The Sunshine Boy-- I just can't describe how much I love him when he's /full/ like that, when he's playful and cheerful and active. It's an up-mood, an up-cycle, and it's how he was when I was there over Christmas, and while it's definitely not necessary for him to be in that mood all the time, it's like watching a brightly shining fairy skitter about when he is. It's awesome, it's beautiful, and I want to watch it fly.

I've so rarely met people who inspire that in me the way I know I inspire that feeling in others. People love to watch me, love to see me be happy, love to be on the receiving end of my warmth and glow. I'm pleased to be in love with someone who gives it back, who glows for me to enjoy.

I really can't quit capture it. It's a shame. But I sit here and just revel in how beautiful he is, how totally full of light, full to the brim and overflowing. How lovely to love one so lovely.

Make Notes

3rd April, 2008. 8:28 pm.

There was sunshine enough
to begin with.
At least, it always seemed like enough,
and my chlorophyll soaked it up when it shone
Bouncing electrons into more useful configurations.

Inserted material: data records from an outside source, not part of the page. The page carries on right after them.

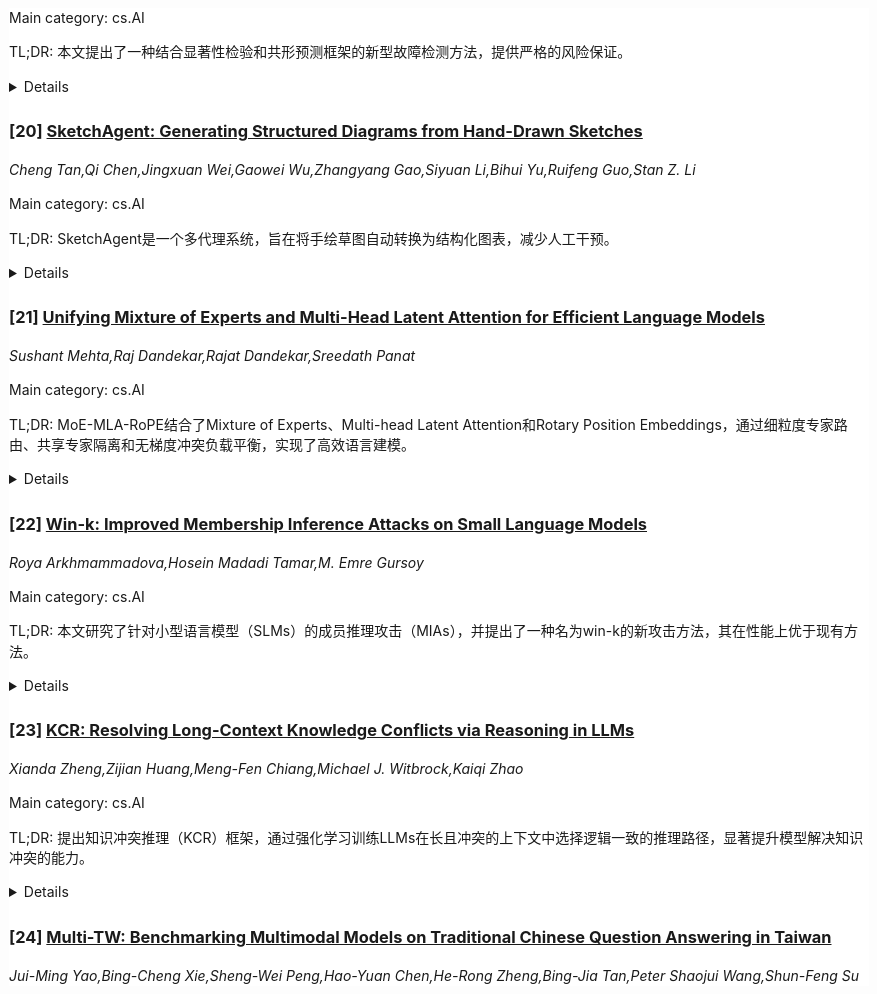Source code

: Main category: cs.AI

TL;DR: 本文提出了一种结合显著性检验和共形预测框架的新型故障检测方法，提供严格的风险保证。


<details><summary>Details</summary></details>


### [20] [SketchAgent: Generating Structured Diagrams from Hand-Drawn Sketches](https://arxiv.org/abs/2508.01237)
*Cheng Tan,Qi Chen,Jingxuan Wei,Gaowei Wu,Zhangyang Gao,Siyuan Li,Bihui Yu,Ruifeng Guo,Stan Z. Li*

Main category: cs.AI

TL;DR: SketchAgent是一个多代理系统，旨在将手绘草图自动转换为结构化图表，减少人工干预。


<details><summary>Details</summary></details>


### [21] [Unifying Mixture of Experts and Multi-Head Latent Attention for Efficient Language Models](https://arxiv.org/abs/2508.01261)
*Sushant Mehta,Raj Dandekar,Rajat Dandekar,Sreedath Panat*

Main category: cs.AI

TL;DR: MoE-MLA-RoPE结合了Mixture of Experts、Multi-head Latent Attention和Rotary Position Embeddings，通过细粒度专家路由、共享专家隔离和无梯度冲突负载平衡，实现了高效语言建模。


<details><summary>Details</summary></details>


### [22] [Win-k: Improved Membership Inference Attacks on Small Language Models](https://arxiv.org/abs/2508.01268)
*Roya Arkhmammadova,Hosein Madadi Tamar,M. Emre Gursoy*

Main category: cs.AI

TL;DR: 本文研究了针对小型语言模型（SLMs）的成员推理攻击（MIAs），并提出了一种名为win-k的新攻击方法，其在性能上优于现有方法。


<details><summary>Details</summary></details>


### [23] [KCR: Resolving Long-Context Knowledge Conflicts via Reasoning in LLMs](https://arxiv.org/abs/2508.01273)
*Xianda Zheng,Zijian Huang,Meng-Fen Chiang,Michael J. Witbrock,Kaiqi Zhao*

Main category: cs.AI

TL;DR: 提出知识冲突推理（KCR）框架，通过强化学习训练LLMs在长且冲突的上下文中选择逻辑一致的推理路径，显著提升模型解决知识冲突的能力。


<details><summary>Details</summary></details>


### [24] [Multi-TW: Benchmarking Multimodal Models on Traditional Chinese Question Answering in Taiwan](https://arxiv.org/abs/2508.01274)
*Jui-Ming Yao,Bing-Cheng Xie,Sheng-Wei Peng,Hao-Yuan Chen,He-Rong Zheng,Bing-Jia Tan,Peter Shaojui Wang,Shun-Feng Su*
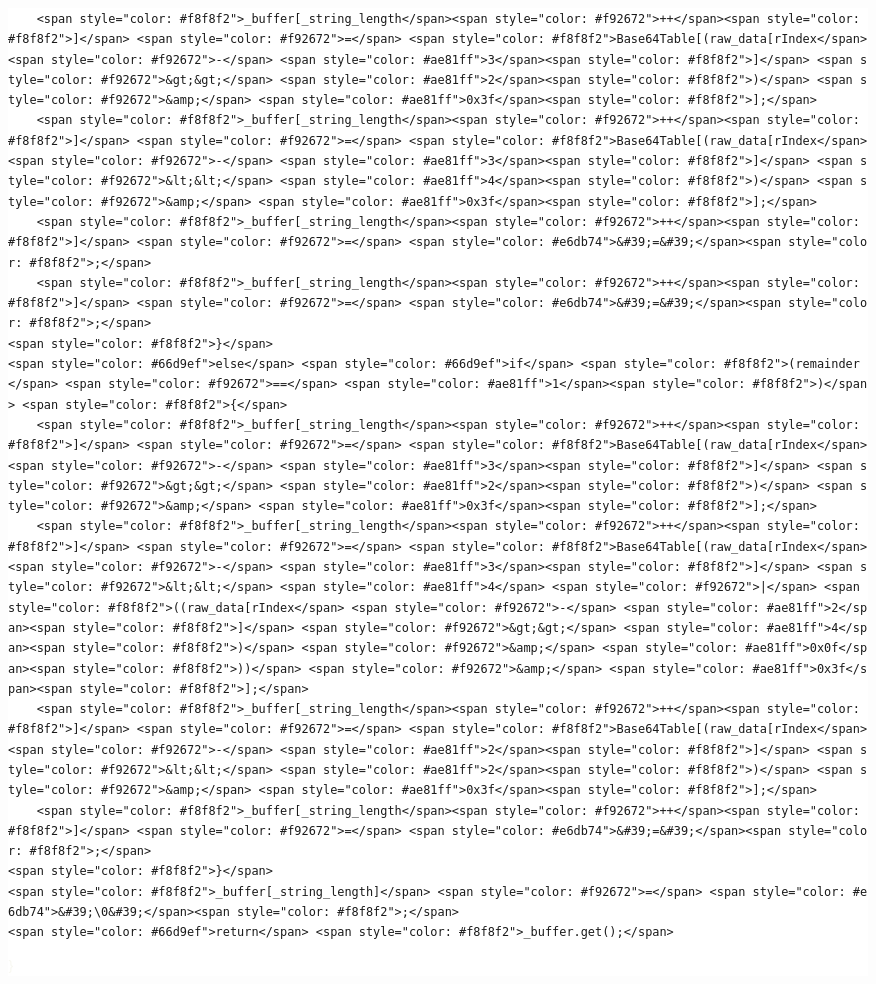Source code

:         <span style="color: #f8f8f2">_buffer[_string_length</span><span style="color: #f92672">++</span><span style="color: #f8f8f2">]</span> <span style="color: #f92672">=</span> <span style="color: #f8f8f2">Base64Table[(raw_data[rIndex</span> <span style="color: #f92672">-</span> <span style="color: #ae81ff">3</span><span style="color: #f8f8f2">]</span> <span style="color: #f92672">&gt;&gt;</span> <span style="color: #ae81ff">2</span><span style="color: #f8f8f2">)</span> <span style="color: #f92672">&amp;</span> <span style="color: #ae81ff">0x3f</span><span style="color: #f8f8f2">];</span>
        <span style="color: #f8f8f2">_buffer[_string_length</span><span style="color: #f92672">++</span><span style="color: #f8f8f2">]</span> <span style="color: #f92672">=</span> <span style="color: #f8f8f2">Base64Table[(raw_data[rIndex</span> <span style="color: #f92672">-</span> <span style="color: #ae81ff">3</span><span style="color: #f8f8f2">]</span> <span style="color: #f92672">&lt;&lt;</span> <span style="color: #ae81ff">4</span><span style="color: #f8f8f2">)</span> <span style="color: #f92672">&amp;</span> <span style="color: #ae81ff">0x3f</span><span style="color: #f8f8f2">];</span>
        <span style="color: #f8f8f2">_buffer[_string_length</span><span style="color: #f92672">++</span><span style="color: #f8f8f2">]</span> <span style="color: #f92672">=</span> <span style="color: #e6db74">&#39;=&#39;</span><span style="color: #f8f8f2">;</span>
        <span style="color: #f8f8f2">_buffer[_string_length</span><span style="color: #f92672">++</span><span style="color: #f8f8f2">]</span> <span style="color: #f92672">=</span> <span style="color: #e6db74">&#39;=&#39;</span><span style="color: #f8f8f2">;</span>
    <span style="color: #f8f8f2">}</span>
    <span style="color: #66d9ef">else</span> <span style="color: #66d9ef">if</span> <span style="color: #f8f8f2">(remainder</span> <span style="color: #f92672">==</span> <span style="color: #ae81ff">1</span><span style="color: #f8f8f2">)</span> <span style="color: #f8f8f2">{</span>
        <span style="color: #f8f8f2">_buffer[_string_length</span><span style="color: #f92672">++</span><span style="color: #f8f8f2">]</span> <span style="color: #f92672">=</span> <span style="color: #f8f8f2">Base64Table[(raw_data[rIndex</span> <span style="color: #f92672">-</span> <span style="color: #ae81ff">3</span><span style="color: #f8f8f2">]</span> <span style="color: #f92672">&gt;&gt;</span> <span style="color: #ae81ff">2</span><span style="color: #f8f8f2">)</span> <span style="color: #f92672">&amp;</span> <span style="color: #ae81ff">0x3f</span><span style="color: #f8f8f2">];</span>
        <span style="color: #f8f8f2">_buffer[_string_length</span><span style="color: #f92672">++</span><span style="color: #f8f8f2">]</span> <span style="color: #f92672">=</span> <span style="color: #f8f8f2">Base64Table[(raw_data[rIndex</span> <span style="color: #f92672">-</span> <span style="color: #ae81ff">3</span><span style="color: #f8f8f2">]</span> <span style="color: #f92672">&lt;&lt;</span> <span style="color: #ae81ff">4</span> <span style="color: #f92672">|</span> <span style="color: #f8f8f2">((raw_data[rIndex</span> <span style="color: #f92672">-</span> <span style="color: #ae81ff">2</span><span style="color: #f8f8f2">]</span> <span style="color: #f92672">&gt;&gt;</span> <span style="color: #ae81ff">4</span><span style="color: #f8f8f2">)</span> <span style="color: #f92672">&amp;</span> <span style="color: #ae81ff">0x0f</span><span style="color: #f8f8f2">))</span> <span style="color: #f92672">&amp;</span> <span style="color: #ae81ff">0x3f</span><span style="color: #f8f8f2">];</span>
        <span style="color: #f8f8f2">_buffer[_string_length</span><span style="color: #f92672">++</span><span style="color: #f8f8f2">]</span> <span style="color: #f92672">=</span> <span style="color: #f8f8f2">Base64Table[(raw_data[rIndex</span> <span style="color: #f92672">-</span> <span style="color: #ae81ff">2</span><span style="color: #f8f8f2">]</span> <span style="color: #f92672">&lt;&lt;</span> <span style="color: #ae81ff">2</span><span style="color: #f8f8f2">)</span> <span style="color: #f92672">&amp;</span> <span style="color: #ae81ff">0x3f</span><span style="color: #f8f8f2">];</span>
        <span style="color: #f8f8f2">_buffer[_string_length</span><span style="color: #f92672">++</span><span style="color: #f8f8f2">]</span> <span style="color: #f92672">=</span> <span style="color: #e6db74">&#39;=&#39;</span><span style="color: #f8f8f2">;</span>
    <span style="color: #f8f8f2">}</span>
    <span style="color: #f8f8f2">_buffer[_string_length]</span> <span style="color: #f92672">=</span> <span style="color: #e6db74">&#39;\0&#39;</span><span style="color: #f8f8f2">;</span>
    <span style="color: #66d9ef">return</span> <span style="color: #f8f8f2">_buffer.get();</span>
<span style="color: #f8f8f2">}</span>
</pre></div>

I thought there had been enough light,
and that my slow pace of growing was
of steadiness born.
Settled into my right place.

Having not seen your eyes flash,
and having not yet caused you to smile,
and having never held your face in my hands,
it is easy to see how this mistake was made.

There was sunshine,
enough to keep my little tree alive each growing season,
but now, outside my box, under full light,
I wonder how keeping alive was ever enough.